##### Provided data #####
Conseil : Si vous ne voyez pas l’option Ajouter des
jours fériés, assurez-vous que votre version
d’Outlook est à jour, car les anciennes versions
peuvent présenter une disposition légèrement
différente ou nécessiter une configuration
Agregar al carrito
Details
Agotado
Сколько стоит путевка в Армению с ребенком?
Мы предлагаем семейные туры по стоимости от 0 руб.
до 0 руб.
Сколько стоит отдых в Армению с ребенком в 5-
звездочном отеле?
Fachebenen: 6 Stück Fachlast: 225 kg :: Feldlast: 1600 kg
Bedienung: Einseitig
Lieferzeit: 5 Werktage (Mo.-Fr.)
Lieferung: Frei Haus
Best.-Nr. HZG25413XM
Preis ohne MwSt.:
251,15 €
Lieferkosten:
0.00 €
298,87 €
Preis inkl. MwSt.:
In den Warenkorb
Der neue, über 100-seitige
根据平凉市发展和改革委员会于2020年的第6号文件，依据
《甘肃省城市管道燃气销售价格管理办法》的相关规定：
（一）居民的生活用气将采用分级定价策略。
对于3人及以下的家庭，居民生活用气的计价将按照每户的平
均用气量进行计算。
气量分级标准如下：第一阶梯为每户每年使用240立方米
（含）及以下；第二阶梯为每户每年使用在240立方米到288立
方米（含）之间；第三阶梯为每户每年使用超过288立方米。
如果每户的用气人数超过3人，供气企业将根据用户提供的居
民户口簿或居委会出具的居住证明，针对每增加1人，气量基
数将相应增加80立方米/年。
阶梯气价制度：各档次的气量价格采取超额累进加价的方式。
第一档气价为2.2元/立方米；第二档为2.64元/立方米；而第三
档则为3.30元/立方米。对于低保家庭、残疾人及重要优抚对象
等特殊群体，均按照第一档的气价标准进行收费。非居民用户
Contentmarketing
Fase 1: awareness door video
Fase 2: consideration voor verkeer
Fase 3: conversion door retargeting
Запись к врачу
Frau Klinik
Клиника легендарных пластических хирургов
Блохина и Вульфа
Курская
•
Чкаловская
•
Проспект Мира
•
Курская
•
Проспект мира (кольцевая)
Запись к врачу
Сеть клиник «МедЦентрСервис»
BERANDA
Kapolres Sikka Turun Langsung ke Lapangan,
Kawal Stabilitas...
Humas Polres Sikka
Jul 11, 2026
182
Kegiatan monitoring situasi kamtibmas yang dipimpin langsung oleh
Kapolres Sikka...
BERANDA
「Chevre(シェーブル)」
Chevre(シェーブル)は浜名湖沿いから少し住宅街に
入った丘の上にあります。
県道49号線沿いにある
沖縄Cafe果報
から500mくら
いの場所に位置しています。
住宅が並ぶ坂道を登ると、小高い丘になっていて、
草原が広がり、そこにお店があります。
#####
Exercise requirements: Transcribe every entry above verbatim, reproducing each line in its original order and form.

Exercise output:
Conseil : Si vous ne voyez pas l’option Ajouter des
jours fériés, assurez-vous que votre version
d’Outlook est à jour, car les anciennes versions
peuvent présenter une disposition légèrement
différente ou nécessiter une configuration
Agregar al carrito
Details
Agotado
Сколько стоит путевка в Армению с ребенком?
Мы предлагаем семейные туры по стоимости от 0 руб.
до 0 руб.
Сколько стоит отдых в Армению с ребенком в 5-
звездочном отеле?
Fachebenen: 6 Stück Fachlast: 225 kg :: Feldlast: 1600 kg
Bedienung: Einseitig
Lieferzeit: 5 Werktage (Mo.-Fr.)
Lieferung: Frei Haus
Best.-Nr. HZG25413XM
Preis ohne MwSt.:
251,15 €
Lieferkosten:
0.00 €
298,87 €
Preis inkl. MwSt.:
In den Warenkorb
Der neue, über 100-seitige
根据平凉市发展和改革委员会于2020年的第6号文件，依据
《甘肃省城市管道燃气销售价格管理办法》的相关规定：
（一）居民的生活用气将采用分级定价策略。
对于3人及以下的家庭，居民生活用气的计价将按照每户的平
均用气量进行计算。
气量分级标准如下：第一阶梯为每户每年使用240立方米
（含）及以下；第二阶梯为每户每年使用在240立方米到288立
方米（含）之间；第三阶梯为每户每年使用超过288立方米。
如果每户的用气人数超过3人，供气企业将根据用户提供的居
民户口簿或居委会出具的居住证明，针对每增加1人，气量基
数将相应增加80立方米/年。
阶梯气价制度：各档次的气量价格采取超额累进加价的方式。
第一档气价为2.2元/立方米；第二档为2.64元/立方米；而第三
档则为3.30元/立方米。对于低保家庭、残疾人及重要优抚对象
等特殊群体，均按照第一档的气价标准进行收费。非居民用户
Contentmarketing
Fase 1: awareness door video
Fase 2: consideration voor verkeer
Fase 3: conversion door retargeting
Запись к врачу
Frau Klinik
Клиника легендарных пластических хирургов
Блохина и Вульфа
Курская
•
Чкаловская
•
Проспект Мира
•
Курская
•
Проспект мира (кольцевая)
Запись к врачу
Сеть клиник «МедЦентрСервис»
BERANDA
Kapolres Sikka Turun Langsung ke Lapangan,
Kawal Stabilitas...
Humas Polres Sikka
Jul 11, 2026
182
Kegiatan monitoring situasi kamtibmas yang dipimpin langsung oleh
Kapolres Sikka...
BERANDA
「Chevre(シェーブル)」
Chevre(シェーブル)は浜名湖沿いから少し住宅街に
入った丘の上にあります。
県道49号線沿いにある
沖縄Cafe果報
から500mくら
いの場所に位置しています。
住宅が並ぶ坂道を登ると、小高い丘になっていて、
草原が広がり、そこにお店があります。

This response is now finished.